Hi forum! I'm Steve, married (str8) man in my early 50s, but I am here to for help/ advice/ companionship, as I am a closeted gay man. Took a long time to come to grips with that... now what? Not sure what comes next, now that I've settled that bit. Cheers
Steve.....Hello and a great big LGBTQIA+ welcome to Empty Closets! I can remember the first post that I made on EC. I was desperate for help and I got the help that I so needed. I am aIso a gay man in a straight marriage. I hope that we can help you in the same way that I received help so many years ago. The most important thing to remember about Empty Closets is that we do care about you! There are a number of sub-forums here on EC...why don't you check them out and then feel free to join in the conversations!
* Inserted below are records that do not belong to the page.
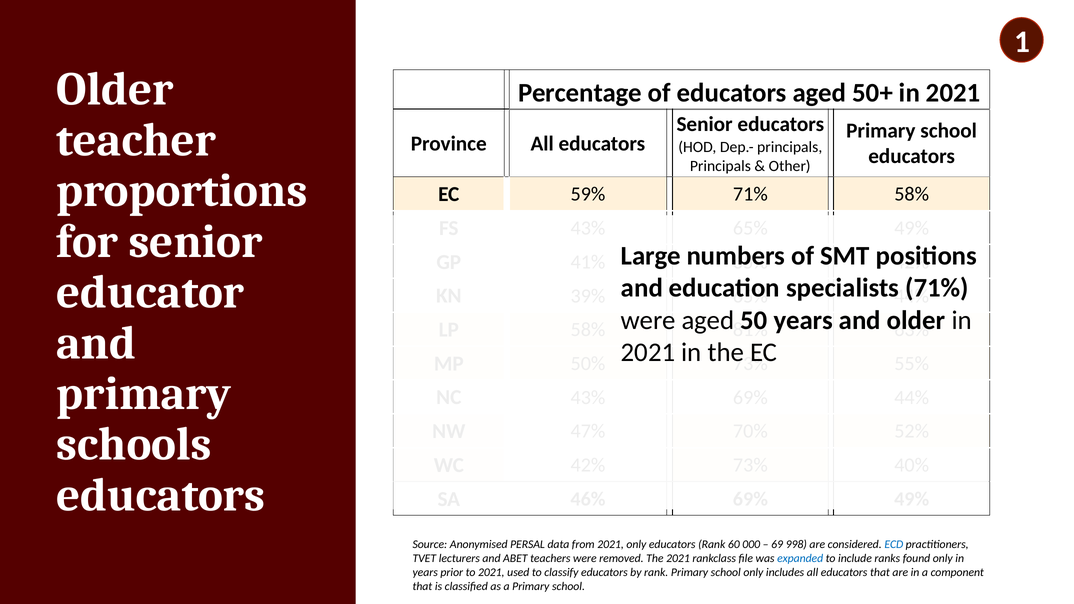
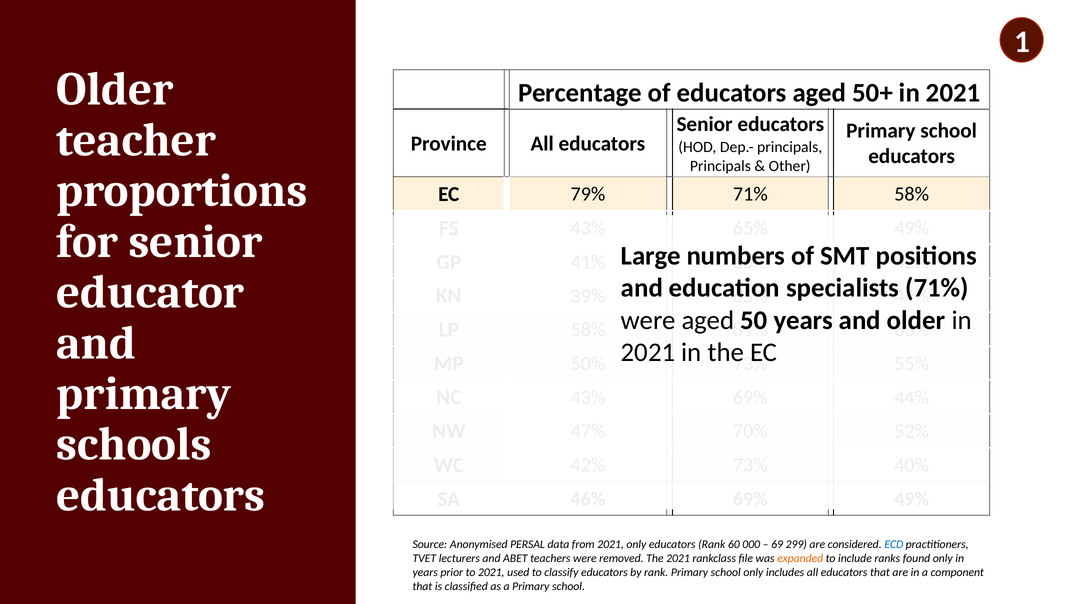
59%: 59% -> 79%
998: 998 -> 299
expanded colour: blue -> orange
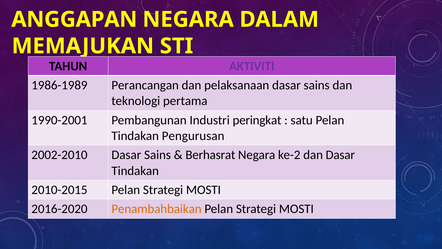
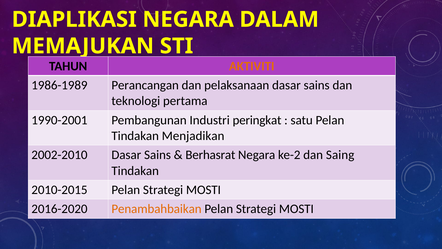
ANGGAPAN: ANGGAPAN -> DIAPLIKASI
AKTIVITI colour: purple -> orange
Pengurusan: Pengurusan -> Menjadikan
dan Dasar: Dasar -> Saing
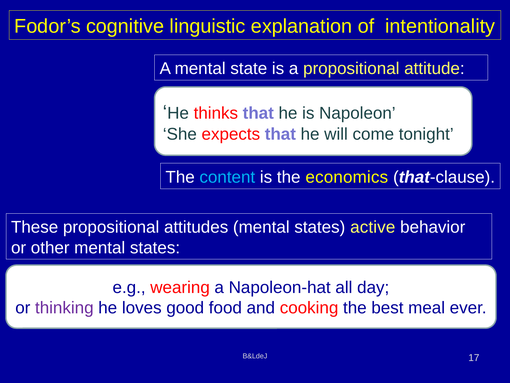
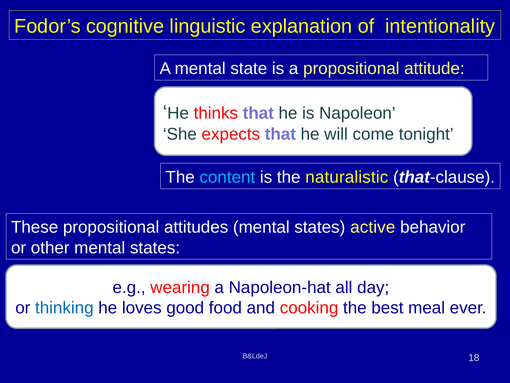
economics: economics -> naturalistic
thinking colour: purple -> blue
17: 17 -> 18
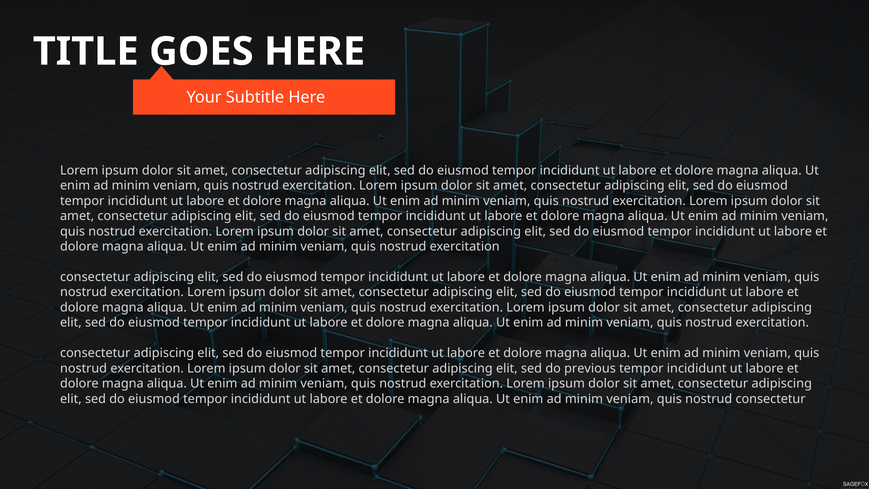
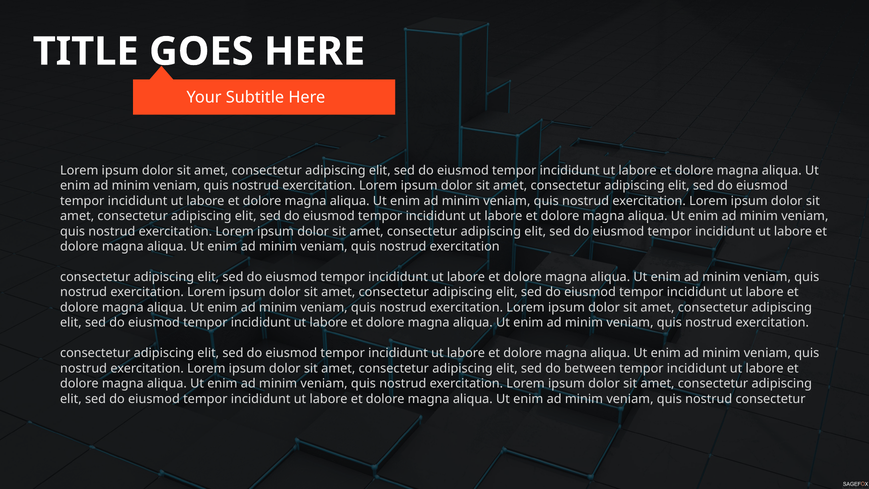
previous: previous -> between
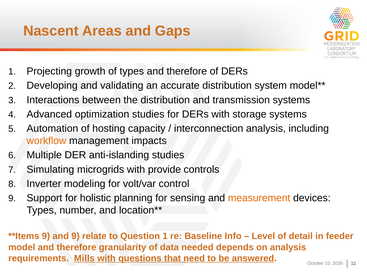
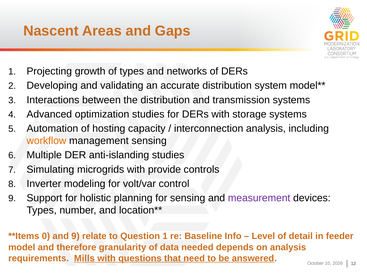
types and therefore: therefore -> networks
management impacts: impacts -> sensing
measurement colour: orange -> purple
9 at (46, 236): 9 -> 0
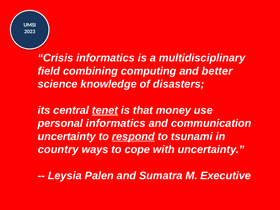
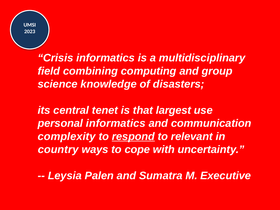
better: better -> group
tenet underline: present -> none
money: money -> largest
uncertainty at (67, 136): uncertainty -> complexity
tsunami: tsunami -> relevant
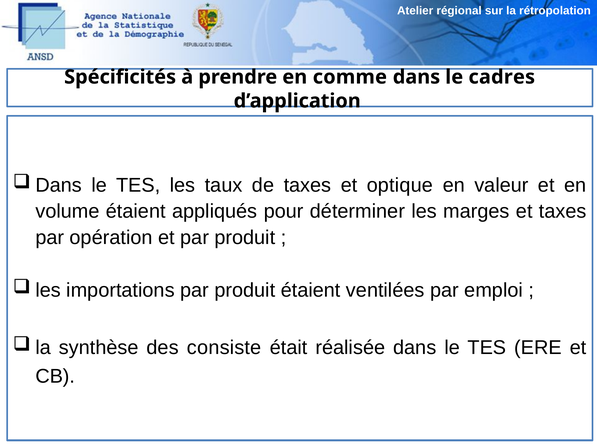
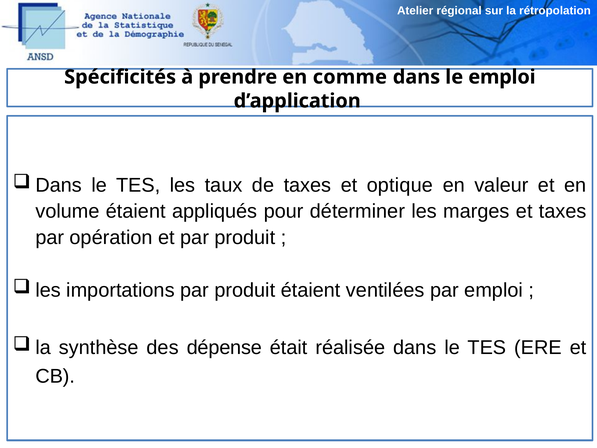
le cadres: cadres -> emploi
consiste: consiste -> dépense
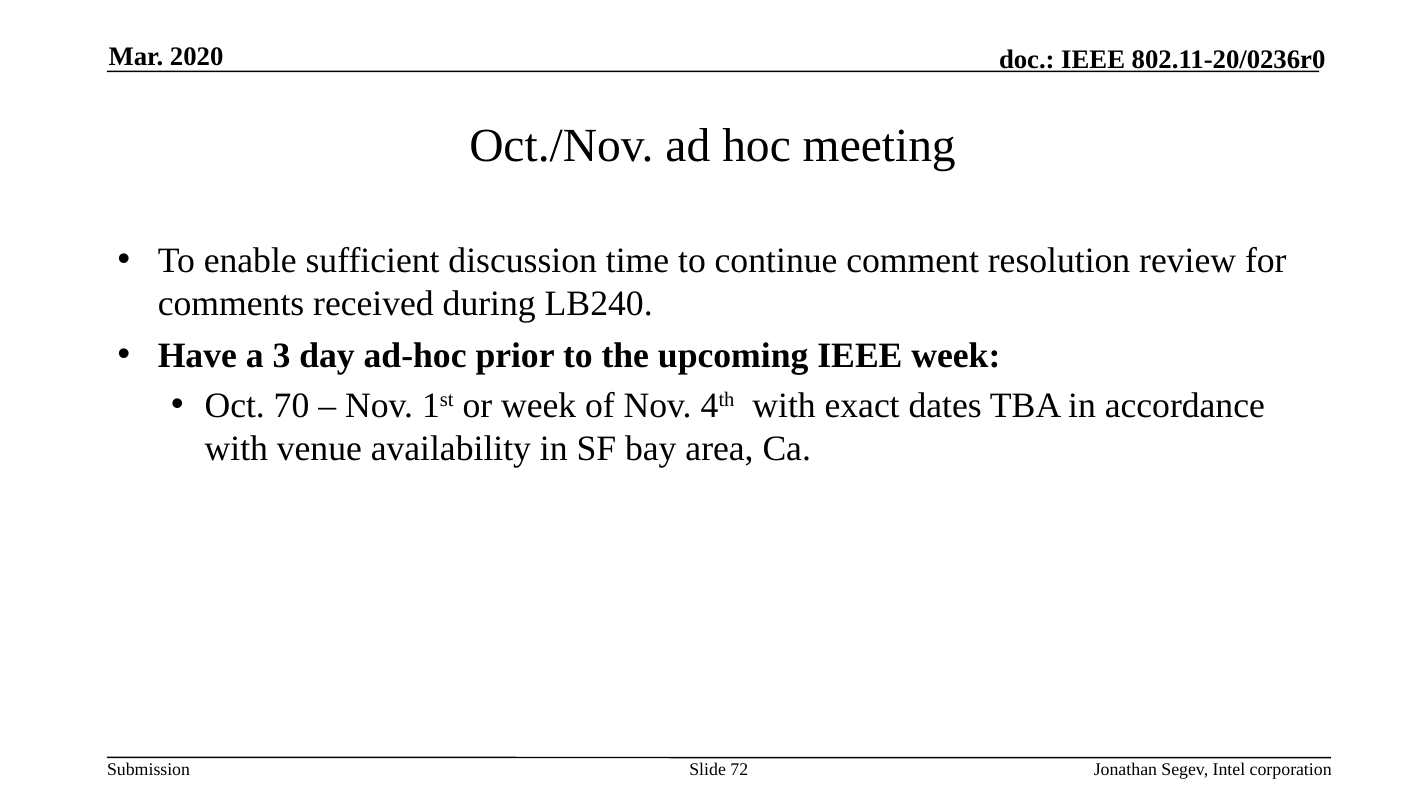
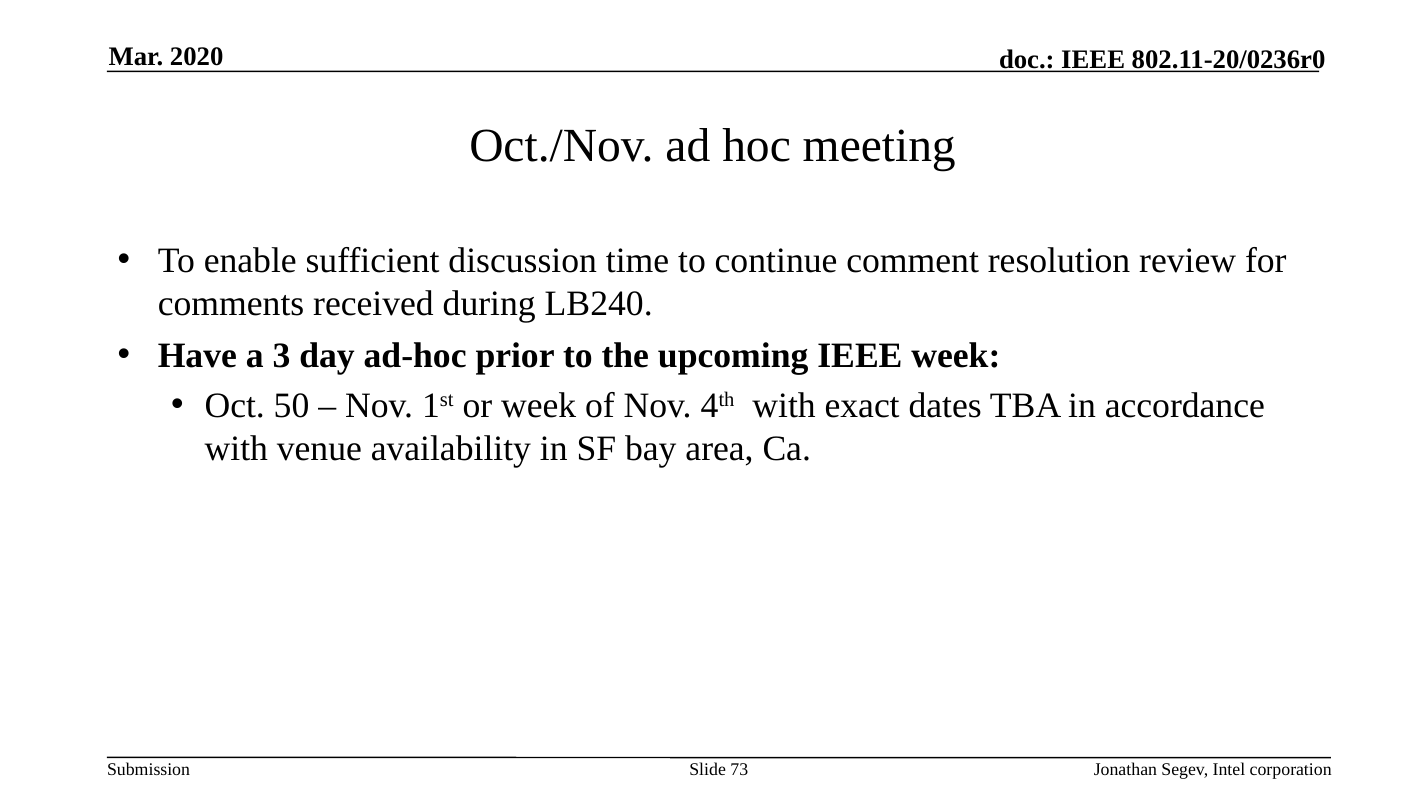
70: 70 -> 50
72: 72 -> 73
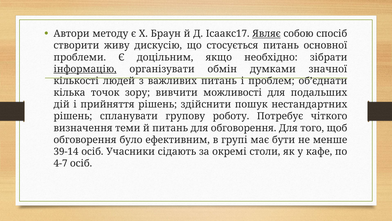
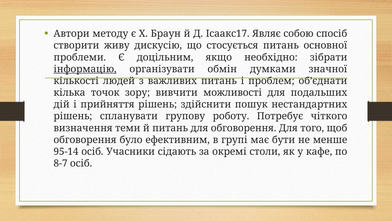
Являє underline: present -> none
39-14: 39-14 -> 95-14
4-7: 4-7 -> 8-7
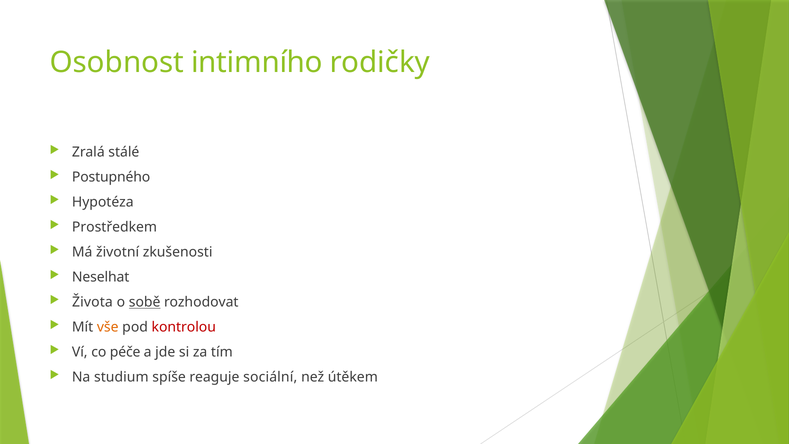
This is a safe community of caring and supportive people and we will do our best to help you blend into the community. You can ask questions in any of the Sub-forums by creating a new thread or by joining in a conversation-thread that is already going. You can also post a message on anyone's Profile Page after you have made at least ten posts yourself. If you have a question that is somewhat private you can always send a Private Message to any Staff Member. Normally Private Messages can only be exchanged between two Full Members, but a PM to a Staff Member is an exception. We are so glad that you have found us here on Empty Closets! .....David :gay_pride_flag
Hi, Steve! Welcome to EC! Please feel free to dig into the forums, and post in an existing thread or start a new one with whatever is troubling you. We look forward to your questions and contributions.
Hi there Steve, I hope you are doing ok, the closet is not easy (more so on a marriage) but accepting yourself is probably the hardest part. You need to be ok to make others feel ok. No wonder it took years, but instead of mourning that time, be glad (and proud) you made it, others are still either in denial or worse. I know I'm not on your situation, but please know I'll do my best to support you and be at your side. The LGBT Community do support each other, and this Forum is a great place. When I came here years ago, I wasn't in the greatest shape, but at least I had a place where others listened to what I was going on, and did so kindly. In spite of having different letters (some are B, others G), we share difficult situations in life due to our sexual orientation or gender. We know how it feels. So lean on us if you need to. We'll try our best. Welcome.
Welcome to EC, Steve! As has been mentioned, there are a number of forums and sub-forums that you can check out, where other users are going through (or have gone through) much the same as you. One in particular in the LGBT Later in Life forums, as well as the Coming Out Advice forums. Whenever you're ready, we're happy to help.